- Spanish: ¿Quién lo mató?
- Genre: Crime thriller; Biographical drama;
- Created by: Humberto Hinojosa; Rodrigo Ruiz Patterson; Alexandro Aldrete;
- Written by: Rodrigo Ruiz Patterson; Alexandro Aldrete;
- Directed by: Humberto Hinojosa
- Starring: Diego Boneta; Roberto Duarte; Belinda; Zuria Vega; Jorge Zárate; Javier Ramírez "El Cha"; Luis Gerardo Méndez;
- Composer: Rodrigo Dávila
- Country of origin: Mexico
- Original language: Spanish
- No. of seasons: 1
- No. of episodes: 6

Production
- Executive producers: Pablo Cruz; Pablo García Gatterer; Humberto Hinojosa; Diego Suárez Chialvo; Enrique López Lavigne; Rodrigo Ruiz Patterson; Alexandro Aldrete;
- Producers: Giulia Cardamone; Abel Cruz;
- Editors: Sam Baixauli; Fernanda Gascón;
- Production companies: El Estudio; Tigre Pictures;

Original release
- Network: Amazon Prime Video
- Release: 24 May – 7 June 2024

= Who Killed Him? =

Mexican biographical true crime television miniseries

Who Killed Him? (Spanish: ¿Quién lo mató?) is a Mexican biographical true crime television miniseries that premiered on Amazon Prime Video on 24 May 2024. The miniseries is about the murder of Mexican television entertainer Paco Stanley.
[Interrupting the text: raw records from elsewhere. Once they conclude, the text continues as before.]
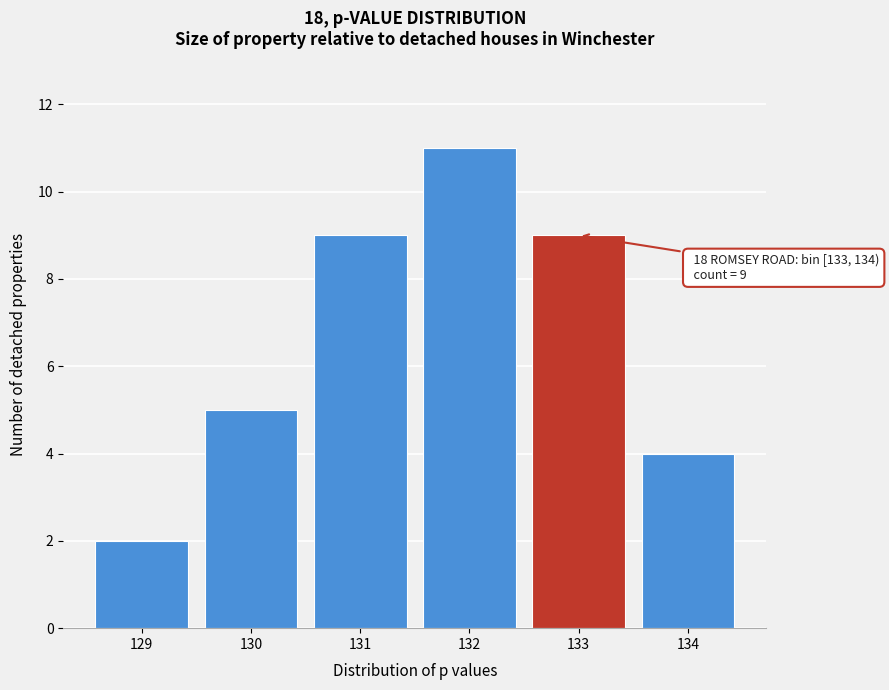

Reading left to right, what are all the values shown in this chart?

2	5	9	11	9	4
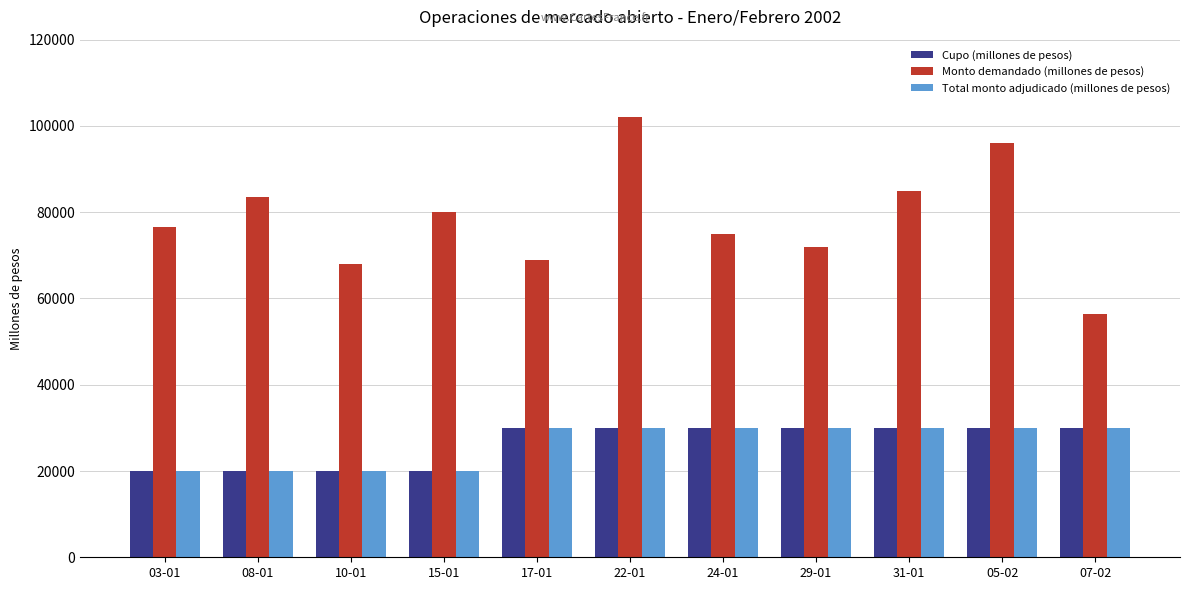

How many data points in Total monto adjudicado (millones de pesos) are less than 30000?

4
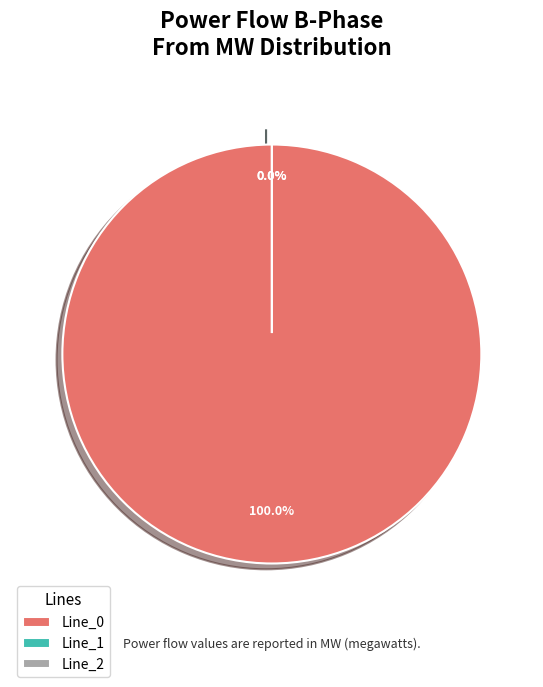

What is the change in value from Line_0 to Line_1?

-12.7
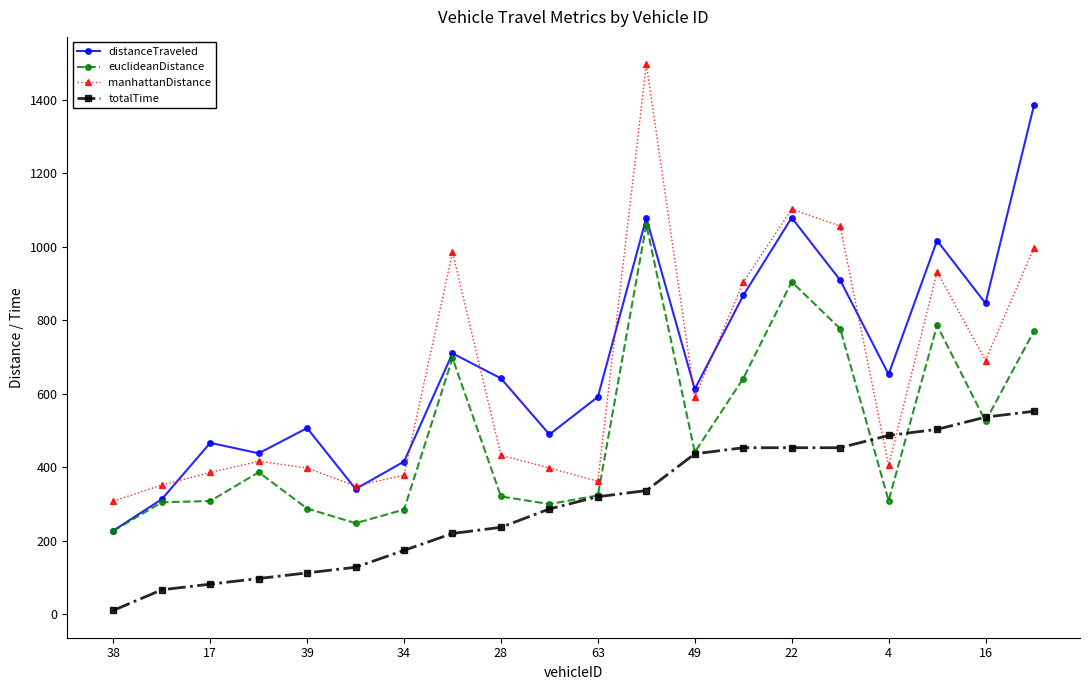

True or false: manhattanDistance has more than 0 interior local peaks.

True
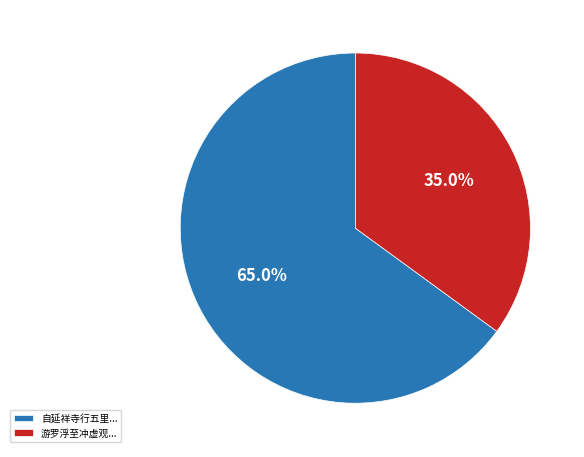

What is the majority slice?

自延祥寺行五里...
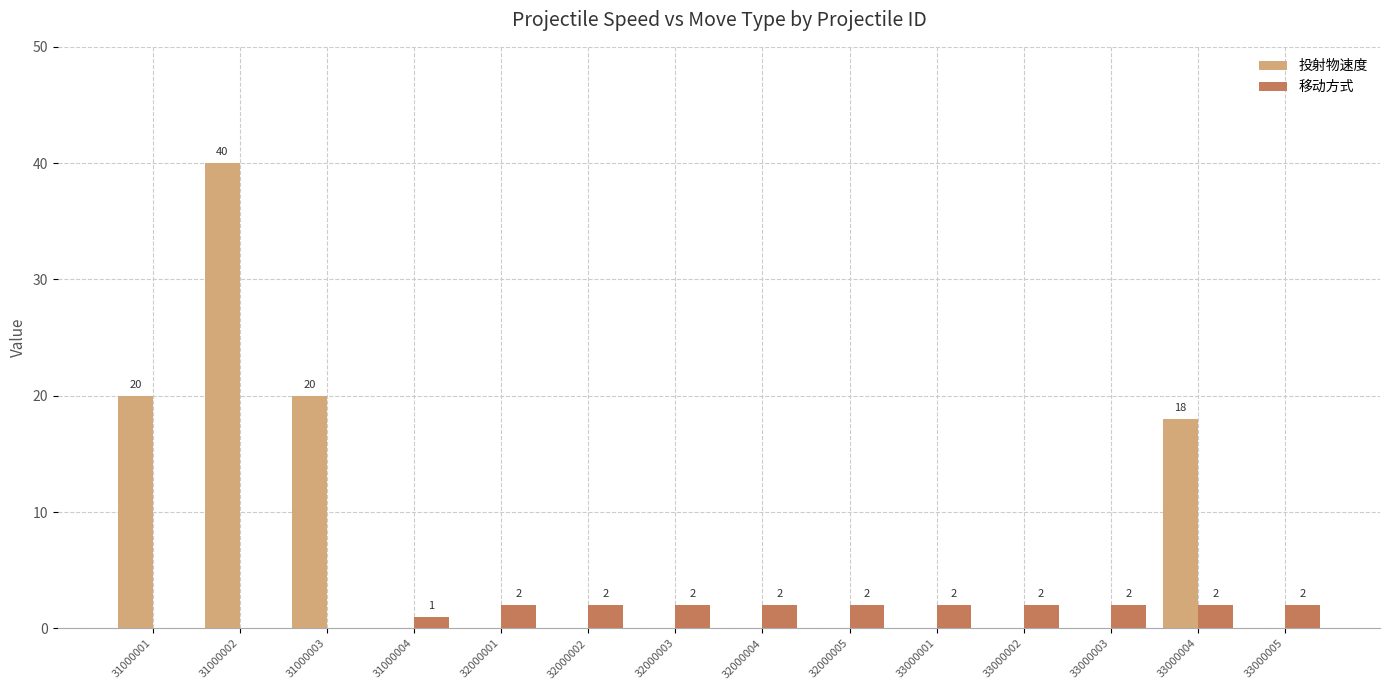

The value of 投射物速度 at 33000005 is 0. True or false?

True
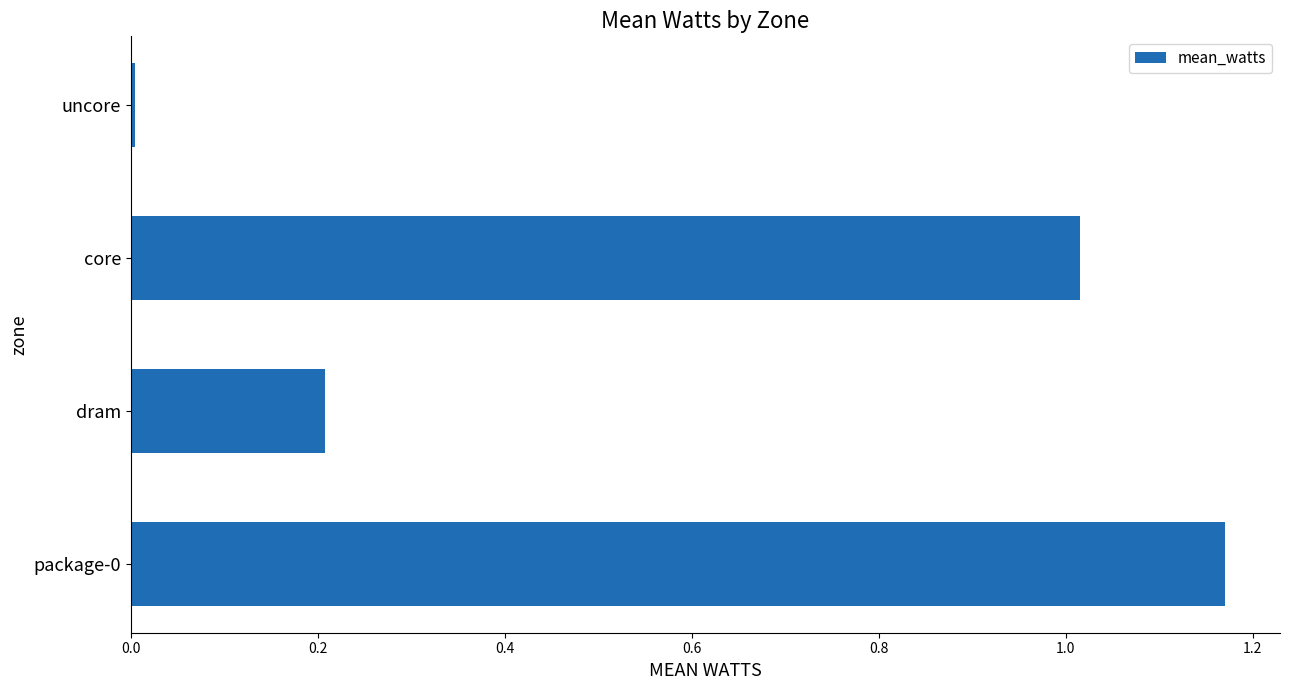

At which category does the chart reach its minimum across all series?

uncore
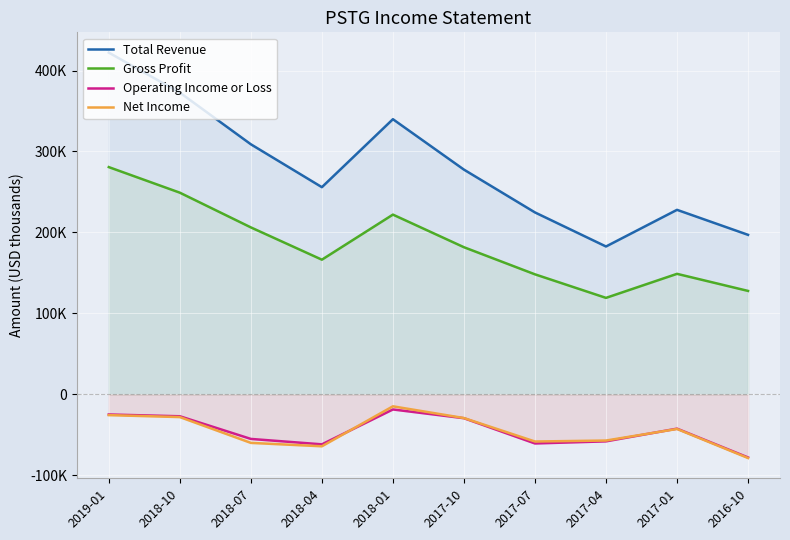

Which series has the largest range (max minus min)?

Total Revenue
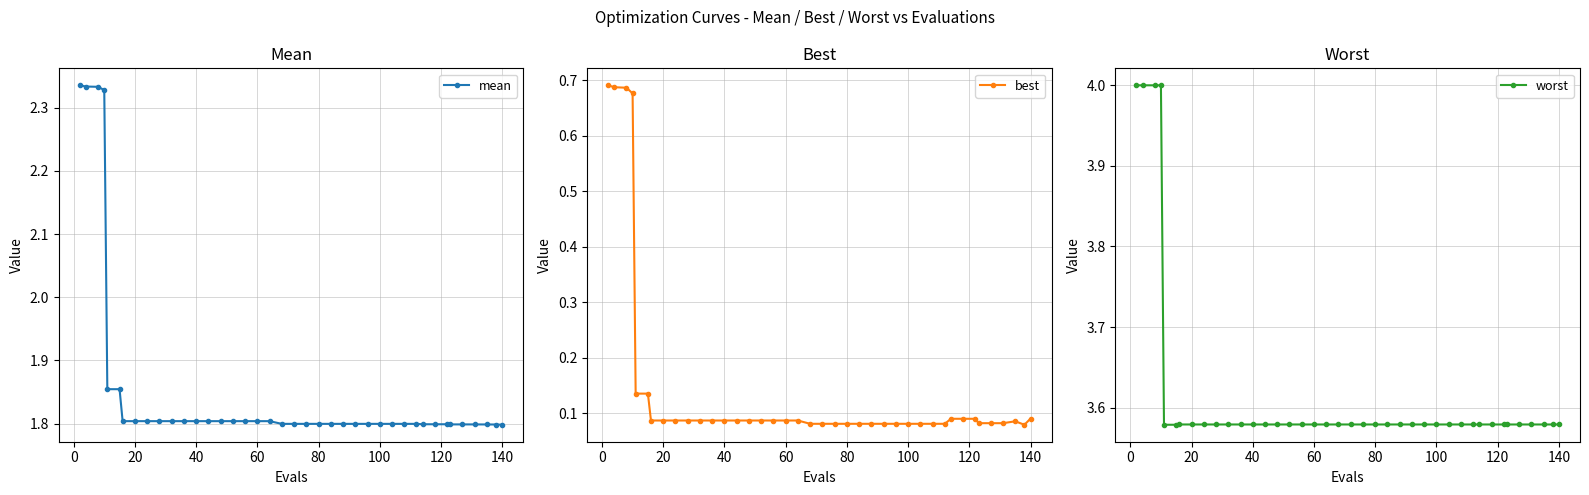

Reading left to right, what are all the values shown in this chart?

mean: 2.3	2.3	2.3	2.3	1.9	1.9	1.8	1.8	1.8	1.8	1.8	1.8	1.8	1.8	1.8	1.8	1.8	1.8	1.8	1.8	1.8	1.8	1.8	1.8	1.8	1.8	1.8	1.8	1.8	1.8	1.8	1.8	1.8	1.8	1.8	1.8	1.8	1.8	1.8	1.8
best: 0.7	0.7	0.7	0.7	0.1	0.1	0.1	0.1	0.1	0.1	0.1	0.1	0.1	0.1	0.1	0.1	0.1	0.1	0.1	0.1	0.1	0.1	0.1	0.1	0.1	0.1	0.1	0.1	0.1	0.1	0.1	0.1	0.1	0.1	0.1	0.1	0.1	0.1	0.1	0.1
worst: 4.0	4.0	4.0	4.0	3.6	3.6	3.6	3.6	3.6	3.6	3.6	3.6	3.6	3.6	3.6	3.6	3.6	3.6	3.6	3.6	3.6	3.6	3.6	3.6	3.6	3.6	3.6	3.6	3.6	3.6	3.6	3.6	3.6	3.6	3.6	3.6	3.6	3.6	3.6	3.6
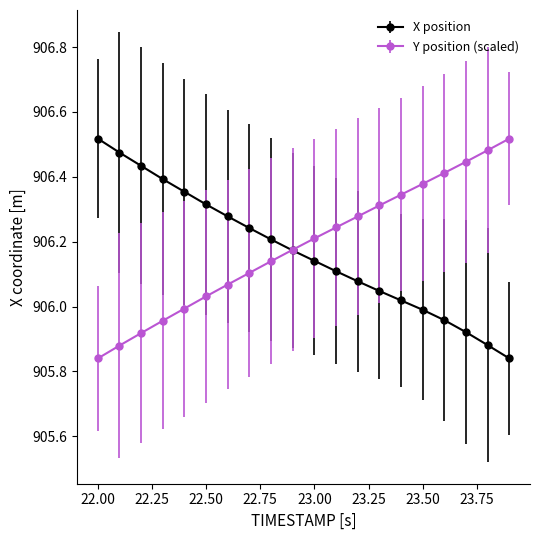

True or false: Y position (scaled) has more than 2 points higher than both neighbors.

False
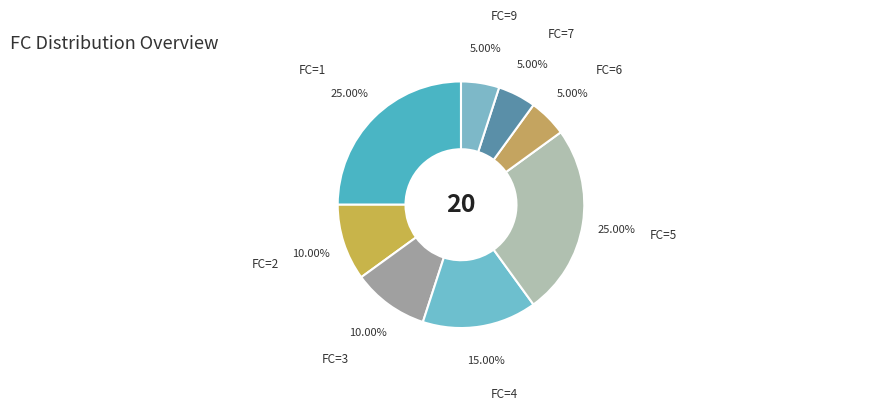

Is there any slice that represents more than half of the pie?

No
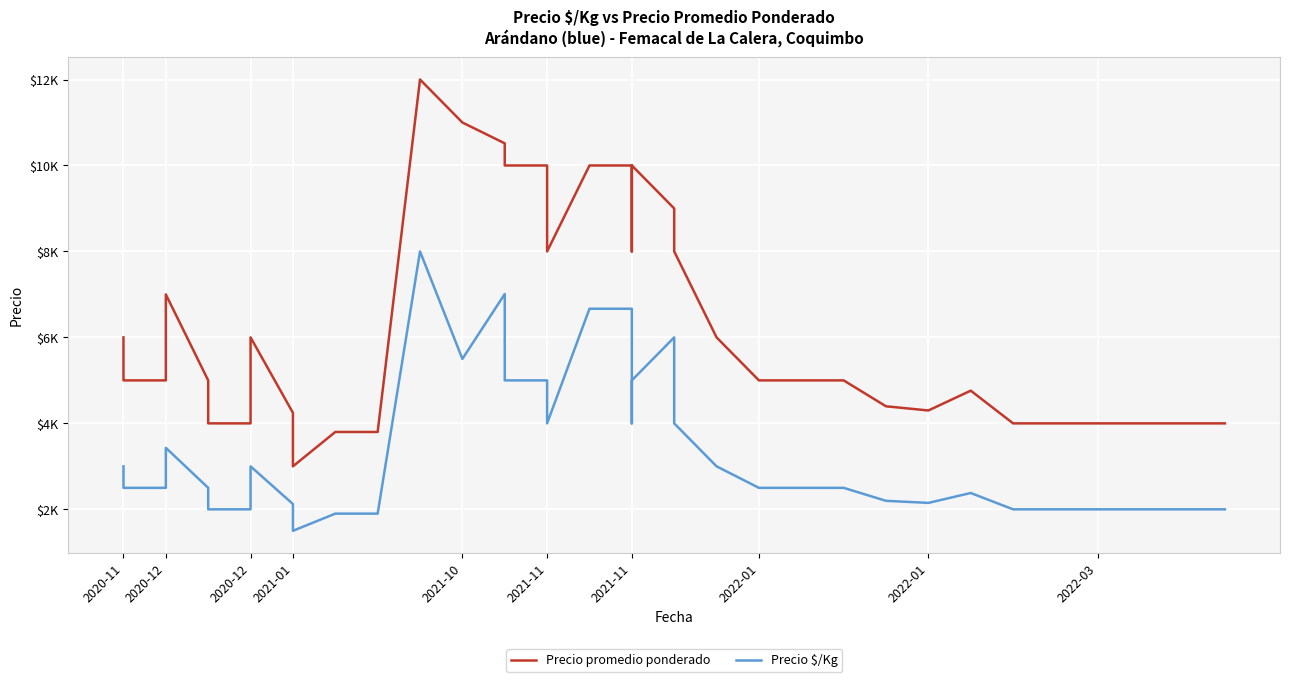

True or false: Precio promedio ponderado and Precio $/Kg intersect in this chart.

False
Each episode is told from the perspective of one of six people close to Stanley, sharing their stories of what happened before and after his murder.

== Cast ==
=== Main ===
- Diego Boneta as Jorge Gil
- Roberto Duarte as Paco Stanley
- Belinda as Paola Durante
- Zuria Vega as Brenda Bezares
- Jorge Zárate as Prosecutor Saúl Villareal
- Javier Ramírez "El Cha" as Benito Castillo
- Luis Gerardo Méndez as Mario Rodríguez Bezares

=== Recurring and guest stars ===
- Bárbara López as Susana
- Juan Pablo Molina as Juanito
- Juliette Beltrán as Mafer
- Catherine López as Chiquis
- Mauricio Pimentel as Agent Bernardo
- Jorge Aranda as Agent Humberto
- Erick Delgadillo as El Bolas
- Osmar Leyva Meza as El Hitler
- Carlos Resendiz as El Nalgón
- Raymundo Martínez as Caspita
- Mauricio García Lozano as Jacobo Zabludovsky
- Fabián Corres as Gustavo Pascual
- Constanza Andrade as Gaby Ruffo
- Jess Salgado as Shakira
- Jorge Perezzamora as Emilio Azcárraga Milmo

== Episodes ==

| No. | Title | Original release date |
|---|---|---|
| 1 | "Jorge" | 24 May 2024 |
| 2 | "Mario" | 24 May 2024 |
| 3 | "Benito" | 31 May 2024 |
| 4 | "Brenda" | 31 May 2024 |
| 5 | "Paola" | 7 June 2024 |
| 6 | "Saúl" | 7 June 2024 |

== Production ==
On 11 January 2023, the series was ordered by Amazon Prime Video. In March 2023, it was reported that filming had begun. On 25 March 2024, ¿Quién lo mató? was announced as the title of the series.

== Release ==
The series premiered on Amazon Prime Video on 24 May 2024, with the first two episodes available immediately.